Set tasks ::
1. In the page on audio descriptions, take the part starting at "This technique is most" and ending at "with cognitive disabilities.", and change "instructional" to "training" wherever it appears.
2. Put this sentence from the page on audio descriptions into Spanish: "This technique applies to any technology that supports audio and video."
3. According to the page on audio descriptions, what key strategies are followed to improve the video's narration? List them all.

Excerpt provided ::
Technique G226:Providing audio descriptions by incorporating narration in the soundtrack
About this Technique
This technique relates to:
- 1.2.3: Audio Description or Media Alternative (Prerecorded) (Sufficient when used with G173: Providing a version of a movie with audio descriptions)
- 1.2.5: Audio Description (Prerecorded) (Sufficient when used with G173: Providing a version of a movie with audio descriptions)
This technique applies to any technology that supports audio and video.
Description
The objective of this technique is to provide audio descriptions through narrative incorporated into the soundtrack of the synchronized video, so that people who cannot see are able to understand important visual material.
Since most user agents today cannot merge multiple sound tracks, this technique adds additional context by revising the draft or pre-existing soundtrack so that the narrative includes audio description via a single audio track. This additional information may address actions, characters, scene changes, and on-screen text (not captions) that are important to understanding the content.
The existing narrative is either revised or new narrative is added during pauses in existing dialogue (which potentially limits the amount of supplementary narration that can be added).
This technique is most appropriate in instructional, marketing, and other videos where the narrative is intended to be informational. In such cases, a soundtrack which reinforces the visual "takeaways" in the video will be vital to blind people and people with low vision, and may be of use to many users, including some users with cognitive disabilities.
Examples
An instructional video is scripted with narration that describes important visual content
Someone creating an instructional video demonstrating the features of an application prepares a script where what is being shown visually is reinforced through the narration, to arrive at an efficient and cost-effective means of making a more accessible video.
Several key strategies are followed to improve the video's narration. Each is described more fully in the following subsections:
- Describe any pertinent and meaningful text on the screen
- Avoid saying only “this” or “here” to describe UI components
- For better context, describe elements by sensory perceptions as well as by label
- Fully describe sequences of action, including any dynamic content that appears
- When a main page or dialog appears, say its title and describe its features
- When using a mouse to show something (such as to hover, select, scroll, and open), say what you are doing
Describe any pertinent and meaningful text on the screen
When referring to URLs, dialogs, labels, and headings, read out the text. Sometimes presenters (narrators) just highlight or point to text; speaking the visible text ensures this meaningful text is made accessible to everyone including blind users or those with low vision. When describing actions a user can do, be sure to specifically state the button names to improve the context (for example, "choose the green 'Go' button").

(Source records)
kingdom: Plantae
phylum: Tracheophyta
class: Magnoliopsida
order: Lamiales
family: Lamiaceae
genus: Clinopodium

Task solutions ::
1.
This technique is most appropriate in training, marketing, and other videos where the narrative is intended to be informational. In such cases, a soundtrack which reinforces the visual "takeaways" in the video will be vital to blind people and people with low vision, and may be of use to many users, including some users with cognitive disabilities.

2. Esta técnica se aplica a cualquier tecnología que admita audio y video.

3.
- Describe any pertinent and meaningful text on the screen
- Avoid saying only "this" or "here" to describe UI components
- For better context, describe elements by sensory perceptions as well as by label
- Fully describe sequences of action, including any dynamic content that appears
- When a main page or dialog appears, say its title and describe its features
- When using a mouse to show something (such as to hover, select, scroll, and open), say what you are doing